* [TASK GOAL]
From the first line to the last, restate the data word for word.

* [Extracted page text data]
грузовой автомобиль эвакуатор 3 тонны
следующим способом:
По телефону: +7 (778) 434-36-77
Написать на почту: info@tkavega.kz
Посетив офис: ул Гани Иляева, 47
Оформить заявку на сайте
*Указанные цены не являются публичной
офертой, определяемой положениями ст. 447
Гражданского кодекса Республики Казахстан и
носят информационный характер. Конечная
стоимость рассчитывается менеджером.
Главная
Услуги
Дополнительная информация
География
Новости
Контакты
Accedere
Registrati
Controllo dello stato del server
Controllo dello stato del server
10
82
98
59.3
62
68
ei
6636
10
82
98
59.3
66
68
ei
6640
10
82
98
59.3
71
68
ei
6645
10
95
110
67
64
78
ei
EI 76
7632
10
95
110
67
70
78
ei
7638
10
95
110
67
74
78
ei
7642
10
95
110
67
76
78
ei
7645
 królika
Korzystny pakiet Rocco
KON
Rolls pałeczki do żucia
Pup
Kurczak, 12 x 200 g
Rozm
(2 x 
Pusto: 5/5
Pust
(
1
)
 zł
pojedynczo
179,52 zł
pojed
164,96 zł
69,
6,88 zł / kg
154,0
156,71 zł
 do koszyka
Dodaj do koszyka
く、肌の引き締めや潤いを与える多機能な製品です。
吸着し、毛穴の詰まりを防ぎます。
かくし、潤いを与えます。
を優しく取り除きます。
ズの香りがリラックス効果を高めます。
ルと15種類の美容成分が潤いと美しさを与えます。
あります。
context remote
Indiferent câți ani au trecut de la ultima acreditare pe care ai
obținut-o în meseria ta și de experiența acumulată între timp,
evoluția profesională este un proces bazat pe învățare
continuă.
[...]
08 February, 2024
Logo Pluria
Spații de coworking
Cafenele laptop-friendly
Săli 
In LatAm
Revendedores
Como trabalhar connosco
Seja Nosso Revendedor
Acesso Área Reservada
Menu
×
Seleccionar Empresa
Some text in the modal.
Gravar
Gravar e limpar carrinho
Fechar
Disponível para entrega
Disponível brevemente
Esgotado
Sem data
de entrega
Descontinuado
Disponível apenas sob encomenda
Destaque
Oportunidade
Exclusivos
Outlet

* [YOUR SOLUTION]
грузовой автомобиль эвакуатор 3 тонны
следующим способом:
По телефону: +7 (778) 434-36-77
Написать на почту: info@tkavega.kz
Посетив офис: ул Гани Иляева, 47
Оформить заявку на сайте
*Указанные цены не являются публичной
офертой, определяемой положениями ст. 447
Гражданского кодекса Республики Казахстан и
носят информационный характер. Конечная
стоимость рассчитывается менеджером.
Главная
Услуги
Дополнительная информация
География
Новости
Контакты
Accedere
Registrati
Controllo dello stato del server
Controllo dello stato del server
10
82
98
59.3
62
68
ei
6636
10
82
98
59.3
66
68
ei
6640
10
82
98
59.3
71
68
ei
6645
10
95
110
67
64
78
ei
EI 76
7632
10
95
110
67
70
78
ei
7638
10
95
110
67
74
78
ei
7642
10
95
110
67
76
78
ei
7645
 królika
Korzystny pakiet Rocco
KON
Rolls pałeczki do żucia
Pup
Kurczak, 12 x 200 g
Rozm
(2 x 
Pusto: 5/5
Pust
(
1
)
 zł
pojedynczo
179,52 zł
pojed
164,96 zł
69,
6,88 zł / kg
154,0
156,71 zł
 do koszyka
Dodaj do koszyka
く、肌の引き締めや潤いを与える多機能な製品です。
吸着し、毛穴の詰まりを防ぎます。
かくし、潤いを与えます。
を優しく取り除きます。
ズの香りがリラックス効果を高めます。
ルと15種類の美容成分が潤いと美しさを与えます。
あります。
context remote
Indiferent câți ani au trecut de la ultima acreditare pe care ai
obținut-o în meseria ta și de experiența acumulată între timp,
evoluția profesională este un proces bazat pe învățare
continuă.
[...]
08 February, 2024
Logo Pluria
Spații de coworking
Cafenele laptop-friendly
Săli 
In LatAm
Revendedores
Como trabalhar connosco
Seja Nosso Revendedor
Acesso Área Reservada
Menu
×
Seleccionar Empresa
Some text in the modal.
Gravar
Gravar e limpar carrinho
Fechar
Disponível para entrega
Disponível brevemente
Esgotado
Sem data
de entrega
Descontinuado
Disponível apenas sob encomenda
Destaque
Oportunidade
Exclusivos
Outlet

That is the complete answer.